# Written task:
Below are some records. Print all of them exactly as they appear.

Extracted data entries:

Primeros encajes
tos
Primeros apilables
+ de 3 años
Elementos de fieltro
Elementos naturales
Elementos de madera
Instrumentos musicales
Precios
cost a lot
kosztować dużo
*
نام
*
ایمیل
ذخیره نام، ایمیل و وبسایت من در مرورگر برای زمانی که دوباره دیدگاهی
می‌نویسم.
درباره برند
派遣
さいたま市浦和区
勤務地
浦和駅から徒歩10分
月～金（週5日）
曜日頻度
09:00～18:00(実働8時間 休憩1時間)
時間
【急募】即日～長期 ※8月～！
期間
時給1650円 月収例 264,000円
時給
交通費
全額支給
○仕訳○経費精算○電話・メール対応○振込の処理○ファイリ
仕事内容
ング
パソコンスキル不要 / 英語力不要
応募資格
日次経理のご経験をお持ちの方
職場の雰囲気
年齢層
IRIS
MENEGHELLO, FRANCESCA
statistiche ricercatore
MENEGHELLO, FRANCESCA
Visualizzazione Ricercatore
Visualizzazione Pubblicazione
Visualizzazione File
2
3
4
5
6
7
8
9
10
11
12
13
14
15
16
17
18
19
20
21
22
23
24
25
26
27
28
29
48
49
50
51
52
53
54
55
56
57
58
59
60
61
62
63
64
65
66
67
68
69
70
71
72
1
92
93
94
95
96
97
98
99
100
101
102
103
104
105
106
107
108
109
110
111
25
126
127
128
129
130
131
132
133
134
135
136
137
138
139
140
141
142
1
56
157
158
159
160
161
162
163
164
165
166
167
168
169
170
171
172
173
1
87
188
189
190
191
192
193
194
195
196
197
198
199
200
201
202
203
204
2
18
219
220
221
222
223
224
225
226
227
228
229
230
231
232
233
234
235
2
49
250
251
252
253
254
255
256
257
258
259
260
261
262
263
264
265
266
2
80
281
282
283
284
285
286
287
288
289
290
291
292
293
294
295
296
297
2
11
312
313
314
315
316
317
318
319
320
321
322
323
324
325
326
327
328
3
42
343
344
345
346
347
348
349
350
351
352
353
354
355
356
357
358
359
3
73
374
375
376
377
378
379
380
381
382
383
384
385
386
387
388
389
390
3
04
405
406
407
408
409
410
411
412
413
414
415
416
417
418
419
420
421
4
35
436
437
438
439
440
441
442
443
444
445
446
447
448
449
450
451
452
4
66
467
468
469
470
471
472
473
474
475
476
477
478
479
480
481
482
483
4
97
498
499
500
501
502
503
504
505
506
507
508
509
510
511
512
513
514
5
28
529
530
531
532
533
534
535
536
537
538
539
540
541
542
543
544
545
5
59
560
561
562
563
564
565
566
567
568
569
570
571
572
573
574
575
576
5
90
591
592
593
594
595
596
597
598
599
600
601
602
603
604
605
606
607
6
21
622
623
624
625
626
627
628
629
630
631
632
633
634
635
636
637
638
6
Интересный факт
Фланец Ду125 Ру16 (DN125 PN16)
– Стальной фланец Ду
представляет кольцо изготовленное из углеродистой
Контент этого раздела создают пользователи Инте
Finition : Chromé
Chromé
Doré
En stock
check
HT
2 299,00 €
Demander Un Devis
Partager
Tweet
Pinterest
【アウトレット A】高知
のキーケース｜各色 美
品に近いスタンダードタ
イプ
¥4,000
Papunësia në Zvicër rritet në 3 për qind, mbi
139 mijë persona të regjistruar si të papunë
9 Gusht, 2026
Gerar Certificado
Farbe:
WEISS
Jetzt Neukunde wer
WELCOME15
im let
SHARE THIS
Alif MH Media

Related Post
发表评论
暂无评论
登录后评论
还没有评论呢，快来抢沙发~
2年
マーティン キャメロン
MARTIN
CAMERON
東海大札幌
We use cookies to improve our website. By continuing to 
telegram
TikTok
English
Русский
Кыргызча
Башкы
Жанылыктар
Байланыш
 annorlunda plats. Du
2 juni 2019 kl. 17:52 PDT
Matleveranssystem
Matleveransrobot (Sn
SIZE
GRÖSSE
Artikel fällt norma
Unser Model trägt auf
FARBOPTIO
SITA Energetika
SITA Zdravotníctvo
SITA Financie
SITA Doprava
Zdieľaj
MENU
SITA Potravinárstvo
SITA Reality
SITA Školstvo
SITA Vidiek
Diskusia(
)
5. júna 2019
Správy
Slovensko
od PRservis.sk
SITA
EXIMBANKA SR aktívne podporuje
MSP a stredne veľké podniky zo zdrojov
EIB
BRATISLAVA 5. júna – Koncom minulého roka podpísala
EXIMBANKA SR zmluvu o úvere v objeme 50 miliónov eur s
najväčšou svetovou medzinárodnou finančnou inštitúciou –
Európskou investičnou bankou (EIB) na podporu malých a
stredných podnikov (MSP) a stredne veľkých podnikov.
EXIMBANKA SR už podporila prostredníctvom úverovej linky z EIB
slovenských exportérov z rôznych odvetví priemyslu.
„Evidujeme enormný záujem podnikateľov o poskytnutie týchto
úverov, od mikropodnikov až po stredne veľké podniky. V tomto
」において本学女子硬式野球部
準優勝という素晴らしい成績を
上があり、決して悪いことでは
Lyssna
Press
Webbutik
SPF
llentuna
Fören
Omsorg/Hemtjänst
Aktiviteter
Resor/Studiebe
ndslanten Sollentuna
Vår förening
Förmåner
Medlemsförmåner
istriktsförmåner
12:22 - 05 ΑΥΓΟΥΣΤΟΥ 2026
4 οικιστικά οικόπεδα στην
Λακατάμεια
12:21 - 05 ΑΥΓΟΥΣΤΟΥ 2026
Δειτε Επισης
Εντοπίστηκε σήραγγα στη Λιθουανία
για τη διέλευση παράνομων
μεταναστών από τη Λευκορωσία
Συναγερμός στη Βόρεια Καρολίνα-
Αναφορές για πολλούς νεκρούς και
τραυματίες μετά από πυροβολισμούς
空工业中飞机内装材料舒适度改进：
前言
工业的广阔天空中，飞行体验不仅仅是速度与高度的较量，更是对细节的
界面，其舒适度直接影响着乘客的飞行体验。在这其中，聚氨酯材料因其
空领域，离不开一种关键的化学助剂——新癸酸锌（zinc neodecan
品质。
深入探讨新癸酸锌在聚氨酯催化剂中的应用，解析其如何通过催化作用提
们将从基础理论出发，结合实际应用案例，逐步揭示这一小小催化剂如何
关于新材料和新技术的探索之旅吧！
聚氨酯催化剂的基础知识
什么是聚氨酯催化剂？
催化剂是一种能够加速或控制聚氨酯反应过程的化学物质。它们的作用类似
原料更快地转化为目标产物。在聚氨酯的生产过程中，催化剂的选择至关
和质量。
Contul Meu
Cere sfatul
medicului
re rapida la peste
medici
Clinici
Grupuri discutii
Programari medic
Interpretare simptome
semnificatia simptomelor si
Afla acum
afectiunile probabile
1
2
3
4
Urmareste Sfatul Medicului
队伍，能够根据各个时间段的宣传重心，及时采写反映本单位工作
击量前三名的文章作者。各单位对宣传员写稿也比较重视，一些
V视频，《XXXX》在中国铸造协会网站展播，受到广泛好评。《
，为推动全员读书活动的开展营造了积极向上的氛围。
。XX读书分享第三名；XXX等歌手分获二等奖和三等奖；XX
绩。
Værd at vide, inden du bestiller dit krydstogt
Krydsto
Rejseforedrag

# Result below:
Primeros encajes
tos
Primeros apilables
+ de 3 años
Elementos de fieltro
Elementos naturales
Elementos de madera
Instrumentos musicales
Precios
cost a lot
kosztować dużo
*
نام
*
ایمیل
ذخیره نام، ایمیل و وبسایت من در مرورگر برای زمانی که دوباره دیدگاهی
می‌نویسم.
درباره برند
派遣
さいたま市浦和区
勤務地
浦和駅から徒歩10分
月～金（週5日）
曜日頻度
09:00～18:00(実働8時間 休憩1時間)
時間
【急募】即日～長期 ※8月～！
期間
時給1650円 月収例 264,000円
時給
交通費
全額支給
○仕訳○経費精算○電話・メール対応○振込の処理○ファイリ
仕事内容
ング
パソコンスキル不要 / 英語力不要
応募資格
日次経理のご経験をお持ちの方
職場の雰囲気
年齢層
IRIS
MENEGHELLO, FRANCESCA
statistiche ricercatore
MENEGHELLO, FRANCESCA
Visualizzazione Ricercatore
Visualizzazione Pubblicazione
Visualizzazione File
2
3
4
5
6
7
8
9
10
11
12
13
14
15
16
17
18
19
20
21
22
23
24
25
26
27
28
29
48
49
50
51
52
53
54
55
56
57
58
59
60
61
62
63
64
65
66
67
68
69
70
71
72
1
92
93
94
95
96
97
98
99
100
101
102
103
104
105
106
107
108
109
110
111
25
126
127
128
129
130
131
132
133
134
135
136
137
138
139
140
141
142
1
56
157
158
159
160
161
162
163
164
165
166
167
168
169
170
171
172
173
1
87
188
189
190
191
192
193
194
195
196
197
198
199
200
201
202
203
204
2
18
219
220
221
222
223
224
225
226
227
228
229
230
231
232
233
234
235
2
49
250
251
252
253
254
255
256
257
258
259
260
261
262
263
264
265
266
2
80
281
282
283
284
285
286
287
288
289
290
291
292
293
294
295
296
297
2
11
312
313
314
315
316
317
318
319
320
321
322
323
324
325
326
327
328
3
42
343
344
345
346
347
348
349
350
351
352
353
354
355
356
357
358
359
3
73
374
375
376
377
378
379
380
381
382
383
384
385
386
387
388
389
390
3
04
405
406
407
408
409
410
411
412
413
414
415
416
417
418
419
420
421
4
35
436
437
438
439
440
441
442
443
444
445
446
447
448
449
450
451
452
4
66
467
468
469
470
471
472
473
474
475
476
477
478
479
480
481
482
483
4
97
498
499
500
501
502
503
504
505
506
507
508
509
510
511
512
513
514
5
28
529
530
531
532
533
534
535
536
537
538
539
540
541
542
543
544
545
5
59
560
561
562
563
564
565
566
567
568
569
570
571
572
573
574
575
576
5
90
591
592
593
594
595
596
597
598
599
600
601
602
603
604
605
606
607
6
21
622
623
624
625
626
627
628
629
630
631
632
633
634
635
636
637
638
6
Интересный факт
Фланец Ду125 Ру16 (DN125 PN16)
– Стальной фланец Ду
представляет кольцо изготовленное из углеродистой
Контент этого раздела создают пользователи Инте
Finition : Chromé
Chromé
Doré
En stock
check
HT
2 299,00 €
Demander Un Devis
Partager
Tweet
Pinterest
【アウトレット A】高知
のキーケース｜各色 美
品に近いスタンダードタ
イプ
¥4,000
Papunësia në Zvicër rritet në 3 për qind, mbi
139 mijë persona të regjistruar si të papunë
9 Gusht, 2026
Gerar Certificado
Farbe:
WEISS
Jetzt Neukunde wer
WELCOME15
im let
SHARE THIS
Alif MH Media

Related Post
发表评论
暂无评论
登录后评论
还没有评论呢，快来抢沙发~
2年
マーティン キャメロン
MARTIN
CAMERON
東海大札幌
We use cookies to improve our website. By continuing to 
telegram
TikTok
English
Русский
Кыргызча
Башкы
Жанылыктар
Байланыш
 annorlunda plats. Du
2 juni 2019 kl. 17:52 PDT
Matleveranssystem
Matleveransrobot (Sn
SIZE
GRÖSSE
Artikel fällt norma
Unser Model trägt auf
FARBOPTIO
SITA Energetika
SITA Zdravotníctvo
SITA Financie
SITA Doprava
Zdieľaj
MENU
SITA Potravinárstvo
SITA Reality
SITA Školstvo
SITA Vidiek
Diskusia(
)
5. júna 2019
Správy
Slovensko
od PRservis.sk
SITA
EXIMBANKA SR aktívne podporuje
MSP a stredne veľké podniky zo zdrojov
EIB
BRATISLAVA 5. júna – Koncom minulého roka podpísala
EXIMBANKA SR zmluvu o úvere v objeme 50 miliónov eur s
najväčšou svetovou medzinárodnou finančnou inštitúciou –
Európskou investičnou bankou (EIB) na podporu malých a
stredných podnikov (MSP) a stredne veľkých podnikov.
EXIMBANKA SR už podporila prostredníctvom úverovej linky z EIB
slovenských exportérov z rôznych odvetví priemyslu.
„Evidujeme enormný záujem podnikateľov o poskytnutie týchto
úverov, od mikropodnikov až po stredne veľké podniky. V tomto
」において本学女子硬式野球部
準優勝という素晴らしい成績を
上があり、決して悪いことでは
Lyssna
Press
Webbutik
SPF
llentuna
Fören
Omsorg/Hemtjänst
Aktiviteter
Resor/Studiebe
ndslanten Sollentuna
Vår förening
Förmåner
Medlemsförmåner
istriktsförmåner
12:22 - 05 ΑΥΓΟΥΣΤΟΥ 2026
4 οικιστικά οικόπεδα στην
Λακατάμεια
12:21 - 05 ΑΥΓΟΥΣΤΟΥ 2026
Δειτε Επισης
Εντοπίστηκε σήραγγα στη Λιθουανία
για τη διέλευση παράνομων
μεταναστών από τη Λευκορωσία
Συναγερμός στη Βόρεια Καρολίνα-
Αναφορές για πολλούς νεκρούς και
τραυματίες μετά από πυροβολισμούς
空工业中飞机内装材料舒适度改进：
前言
工业的广阔天空中，飞行体验不仅仅是速度与高度的较量，更是对细节的
界面，其舒适度直接影响着乘客的飞行体验。在这其中，聚氨酯材料因其
空领域，离不开一种关键的化学助剂——新癸酸锌（zinc neodecan
品质。
深入探讨新癸酸锌在聚氨酯催化剂中的应用，解析其如何通过催化作用提
们将从基础理论出发，结合实际应用案例，逐步揭示这一小小催化剂如何
关于新材料和新技术的探索之旅吧！
聚氨酯催化剂的基础知识
什么是聚氨酯催化剂？
催化剂是一种能够加速或控制聚氨酯反应过程的化学物质。它们的作用类似
原料更快地转化为目标产物。在聚氨酯的生产过程中，催化剂的选择至关
和质量。
Contul Meu
Cere sfatul
medicului
re rapida la peste
medici
Clinici
Grupuri discutii
Programari medic
Interpretare simptome
semnificatia simptomelor si
Afla acum
afectiunile probabile
1
2
3
4
Urmareste Sfatul Medicului
队伍，能够根据各个时间段的宣传重心，及时采写反映本单位工作
击量前三名的文章作者。各单位对宣传员写稿也比较重视，一些
V视频，《XXXX》在中国铸造协会网站展播，受到广泛好评。《
，为推动全员读书活动的开展营造了积极向上的氛围。
。XX读书分享第三名；XXX等歌手分获二等奖和三等奖；XX
绩。
Værd at vide, inden du bestiller dit krydstogt
Krydsto
Rejseforedrag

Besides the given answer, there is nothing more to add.